Drink driver who killed charity cyclist and buried body in bog is jailed

Mr Parsons was killed while on a 100-mile charity cycle from his home in Tillicoultry, Clackmannanshire, to Fort William

Rich Booth,Martha McHardy
Friday 25 August 2023 11:30 BST
Alexander McKellar
Alexander McKellar (PA)

Alexander McKellar, a drink-driver who admitted killing a charity cyclist by hitting him and abandoning him by the side of the road, has been jailed for 12 years at the High Court in Glasgow.

Originally charged with murdering Mr Parsons, McKellar pleaded guilty to an amended charge of culpable homicide.

McKellar and his twin brother Robert also admitted attempting to defeat the ends of justice at the High Court in Glasgow last month.

Robert McKellar was sentenced to five years and three months in jail.

The court heard in a narrative last month how some time between September 29, 2017 and January 3, 2021, the McKellar brothers returned to the A82 and moved Mr Parsons’s body to the Auch Estate and buried him with an excavator in a peat bog where animal carcasses were disposed of.

> WORK TASK A:
Answer these from the news report:
(i) How long was the charity ride Mr Parsons was on, and between which two places?
(ii) How long was Alexander McKellar's prison sentence?
(iii) How long was Robert McKellar's prison sentence?
> WORK TASK B:
Using the news report, explain in one to three sentences why Alexander McKellar stands convicted of culpable homicide even though he was first charged with murder.
> WORK TASK C:
Please carry on the news report about the cyclist's death from the point where it stops.

[Relative pose estimation data]
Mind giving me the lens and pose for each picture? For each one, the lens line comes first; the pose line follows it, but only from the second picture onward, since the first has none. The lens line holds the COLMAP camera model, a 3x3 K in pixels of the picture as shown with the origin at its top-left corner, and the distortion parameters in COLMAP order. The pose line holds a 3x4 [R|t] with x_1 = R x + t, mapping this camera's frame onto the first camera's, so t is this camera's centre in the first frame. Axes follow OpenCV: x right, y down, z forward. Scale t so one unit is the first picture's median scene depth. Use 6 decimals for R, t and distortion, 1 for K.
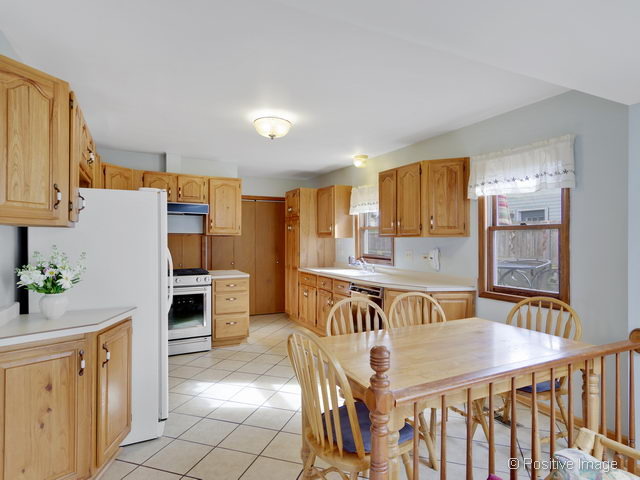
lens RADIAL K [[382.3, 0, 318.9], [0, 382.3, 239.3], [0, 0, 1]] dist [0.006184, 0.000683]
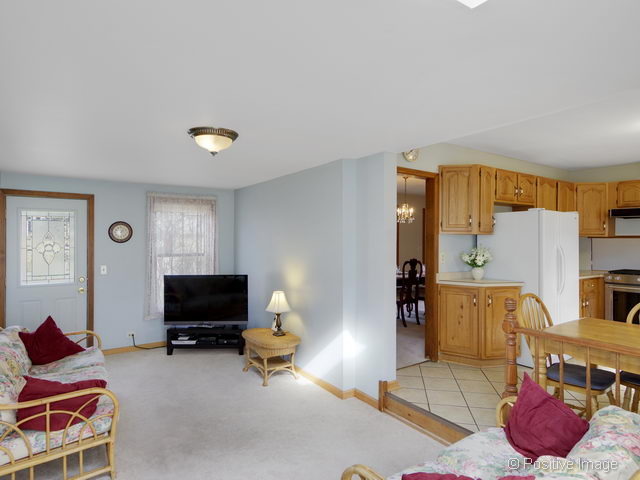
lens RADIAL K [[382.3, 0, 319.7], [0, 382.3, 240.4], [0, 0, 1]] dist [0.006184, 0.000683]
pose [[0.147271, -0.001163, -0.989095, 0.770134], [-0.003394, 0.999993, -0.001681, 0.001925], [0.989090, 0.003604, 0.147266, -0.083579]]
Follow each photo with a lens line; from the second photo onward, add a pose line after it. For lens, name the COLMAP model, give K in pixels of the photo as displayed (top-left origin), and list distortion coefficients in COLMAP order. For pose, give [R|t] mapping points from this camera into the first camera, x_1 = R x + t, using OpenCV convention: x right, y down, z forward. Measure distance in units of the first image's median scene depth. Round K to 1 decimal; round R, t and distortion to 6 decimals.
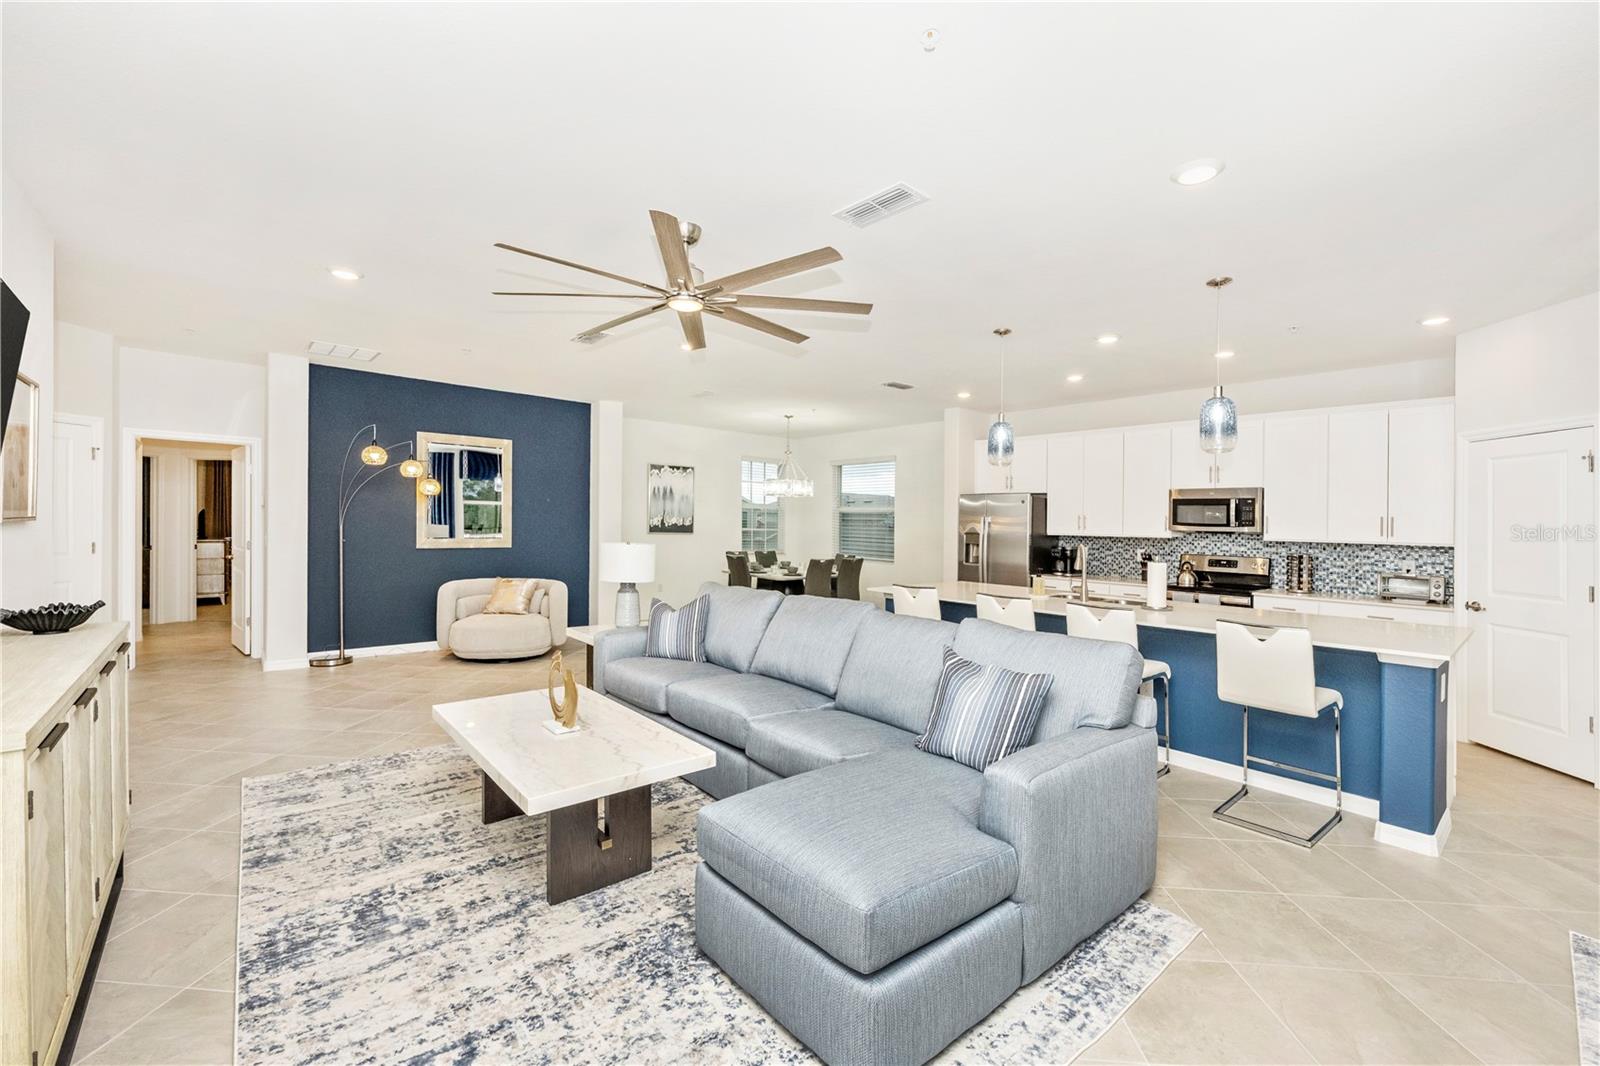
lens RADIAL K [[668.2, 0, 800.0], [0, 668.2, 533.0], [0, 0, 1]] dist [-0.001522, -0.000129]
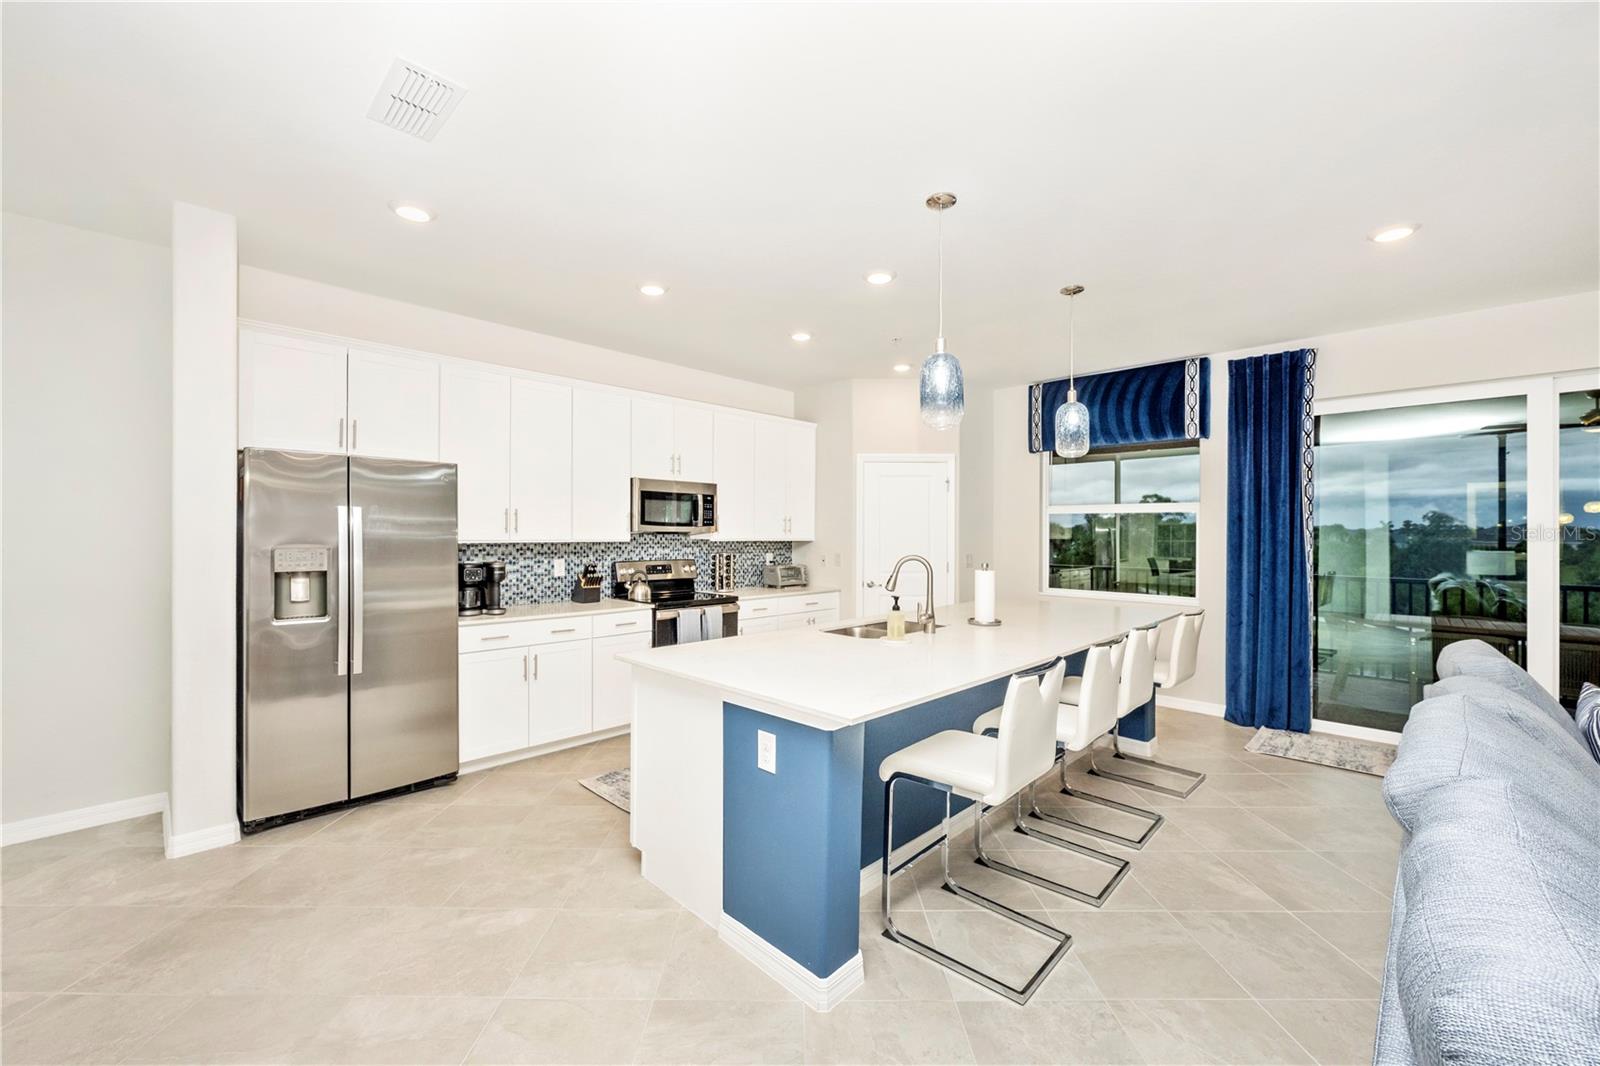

> ANSWER SECTION A:
(i) It was a 100-mile ride from his home in Tillicoultry, Clackmannanshire, to Fort William.
(ii) Twelve years.
(iii) Five years and three months.

> ANSWER SECTION B:
Alexander McKellar was originally charged with murdering Mr Parsons, but the charge was amended to culpable homicide. He pleaded guilty to that amended charge.

> ANSWER SECTION C:
After a missing persons inquiry was launched on October 2, 2017 when Mr Parsons failed to return home, police launched a major investigation following a tip-off from a woman McKellar had begun a relationship with in 2020, the court heard.

McKellar admitted to the woman he had hit Mr Parsons with an Isuzu D-Max pick-up while speeding.

Advocate depute Alex Prentice KC told the court that McKellar had said to the woman that he had been “distracted” by headlights and struck something on the side of the A82, which turned out to be Mr Parsons.

The woman left a can of Red Bull in the area where Mr Parsons’s body had been hidden and detectives later found the scene.

Mr Parsons was killed after he was hit by McKellar’s car while on a 100-mile charity cycle from his home in Tillicoultry, Clackmannanshire, to Fort William.

McKellar admitted driving on the A82 at “excess speed and when unfit through alcohol”, hitting the cyclist, who sustained multiple rib and pelvic fractures.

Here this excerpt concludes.